[Page-level text extractions]
BEGIN
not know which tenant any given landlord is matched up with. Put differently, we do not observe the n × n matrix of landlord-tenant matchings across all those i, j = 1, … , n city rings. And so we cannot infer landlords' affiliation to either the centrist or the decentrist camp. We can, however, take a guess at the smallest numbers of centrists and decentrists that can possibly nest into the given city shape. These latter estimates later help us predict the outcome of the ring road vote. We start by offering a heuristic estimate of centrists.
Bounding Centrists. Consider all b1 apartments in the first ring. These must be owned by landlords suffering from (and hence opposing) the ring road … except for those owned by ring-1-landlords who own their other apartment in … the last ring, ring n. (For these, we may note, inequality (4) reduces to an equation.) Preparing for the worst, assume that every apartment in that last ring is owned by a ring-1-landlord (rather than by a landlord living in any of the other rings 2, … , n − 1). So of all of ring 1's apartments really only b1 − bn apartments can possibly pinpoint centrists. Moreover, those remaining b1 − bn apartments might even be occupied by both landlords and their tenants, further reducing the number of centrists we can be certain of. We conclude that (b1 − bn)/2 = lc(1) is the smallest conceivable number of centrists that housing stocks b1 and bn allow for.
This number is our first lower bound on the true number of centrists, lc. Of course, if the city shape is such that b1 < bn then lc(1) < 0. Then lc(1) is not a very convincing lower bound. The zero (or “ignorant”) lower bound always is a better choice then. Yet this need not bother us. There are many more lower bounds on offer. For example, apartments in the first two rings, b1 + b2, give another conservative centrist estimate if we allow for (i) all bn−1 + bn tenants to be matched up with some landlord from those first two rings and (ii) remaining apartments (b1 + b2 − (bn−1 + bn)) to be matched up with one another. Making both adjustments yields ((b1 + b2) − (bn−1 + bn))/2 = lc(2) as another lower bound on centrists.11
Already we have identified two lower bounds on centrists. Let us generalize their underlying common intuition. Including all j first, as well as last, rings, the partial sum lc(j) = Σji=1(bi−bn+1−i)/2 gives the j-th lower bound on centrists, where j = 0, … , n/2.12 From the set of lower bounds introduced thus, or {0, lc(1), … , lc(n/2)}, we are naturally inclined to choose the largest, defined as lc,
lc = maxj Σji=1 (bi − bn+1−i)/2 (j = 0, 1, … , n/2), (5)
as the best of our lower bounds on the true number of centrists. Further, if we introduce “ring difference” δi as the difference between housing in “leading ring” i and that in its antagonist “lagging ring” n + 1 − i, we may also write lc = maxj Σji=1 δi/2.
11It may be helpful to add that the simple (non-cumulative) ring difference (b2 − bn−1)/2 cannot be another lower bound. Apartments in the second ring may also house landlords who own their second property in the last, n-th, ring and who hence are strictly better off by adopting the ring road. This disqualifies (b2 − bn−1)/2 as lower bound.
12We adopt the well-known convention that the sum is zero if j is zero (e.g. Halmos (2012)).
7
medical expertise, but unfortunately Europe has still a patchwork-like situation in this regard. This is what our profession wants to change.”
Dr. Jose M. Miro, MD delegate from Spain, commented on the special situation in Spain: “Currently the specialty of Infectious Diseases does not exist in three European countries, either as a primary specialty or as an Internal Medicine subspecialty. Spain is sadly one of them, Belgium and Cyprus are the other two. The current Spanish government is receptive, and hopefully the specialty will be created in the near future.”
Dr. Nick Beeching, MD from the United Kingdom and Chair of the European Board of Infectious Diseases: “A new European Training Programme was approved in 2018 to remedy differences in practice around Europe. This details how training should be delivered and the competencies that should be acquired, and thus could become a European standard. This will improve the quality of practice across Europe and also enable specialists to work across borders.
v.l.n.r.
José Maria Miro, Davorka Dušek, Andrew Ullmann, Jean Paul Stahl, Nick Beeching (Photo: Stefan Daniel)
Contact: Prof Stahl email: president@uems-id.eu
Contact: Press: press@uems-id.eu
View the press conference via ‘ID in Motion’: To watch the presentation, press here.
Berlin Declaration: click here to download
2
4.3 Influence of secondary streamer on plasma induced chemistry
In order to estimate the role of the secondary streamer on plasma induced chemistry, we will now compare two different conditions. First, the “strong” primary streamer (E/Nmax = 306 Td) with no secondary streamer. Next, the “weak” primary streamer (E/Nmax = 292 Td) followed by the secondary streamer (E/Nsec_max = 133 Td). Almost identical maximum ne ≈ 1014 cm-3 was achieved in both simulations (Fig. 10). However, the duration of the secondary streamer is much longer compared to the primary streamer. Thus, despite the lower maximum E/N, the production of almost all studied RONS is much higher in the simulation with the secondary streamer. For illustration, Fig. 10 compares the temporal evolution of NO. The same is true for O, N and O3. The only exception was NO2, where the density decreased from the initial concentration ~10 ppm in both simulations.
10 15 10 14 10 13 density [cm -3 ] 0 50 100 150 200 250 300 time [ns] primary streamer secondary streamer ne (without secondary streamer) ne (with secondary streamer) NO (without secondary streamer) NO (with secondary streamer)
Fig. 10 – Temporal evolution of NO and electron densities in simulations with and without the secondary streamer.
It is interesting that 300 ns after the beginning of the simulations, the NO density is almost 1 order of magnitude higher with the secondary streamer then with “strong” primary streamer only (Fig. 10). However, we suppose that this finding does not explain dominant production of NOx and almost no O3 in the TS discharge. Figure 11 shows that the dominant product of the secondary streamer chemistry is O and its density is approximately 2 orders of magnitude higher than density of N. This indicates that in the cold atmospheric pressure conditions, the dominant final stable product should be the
END
What this task involves: Copy each line of the data above that holds "cannot".

Response box:
not know which tenant any given landlord is matched up with. Put differently, we do not observe the n × n matrix of landlord-tenant matchings across all those i, j = 1, … , n city rings. And so we cannot infer landlords' affiliation to either the centrist or the decentrist camp. We can, however, take a guess at the smallest numbers of centrists and decentrists that can possibly nest into the given city shape. These latter estimates later help us predict the outcome of the ring road vote. We start by offering a heuristic estimate of centrists.
11It may be helpful to add that the simple (non-cumulative) ring difference (b2 − bn−1)/2 cannot be another lower bound. Apartments in the second ring may also house landlords who own their second property in the last, n-th, ring and who hence are strictly better off by adopting the ring road. This disqualifies (b2 − bn−1)/2 as lower bound.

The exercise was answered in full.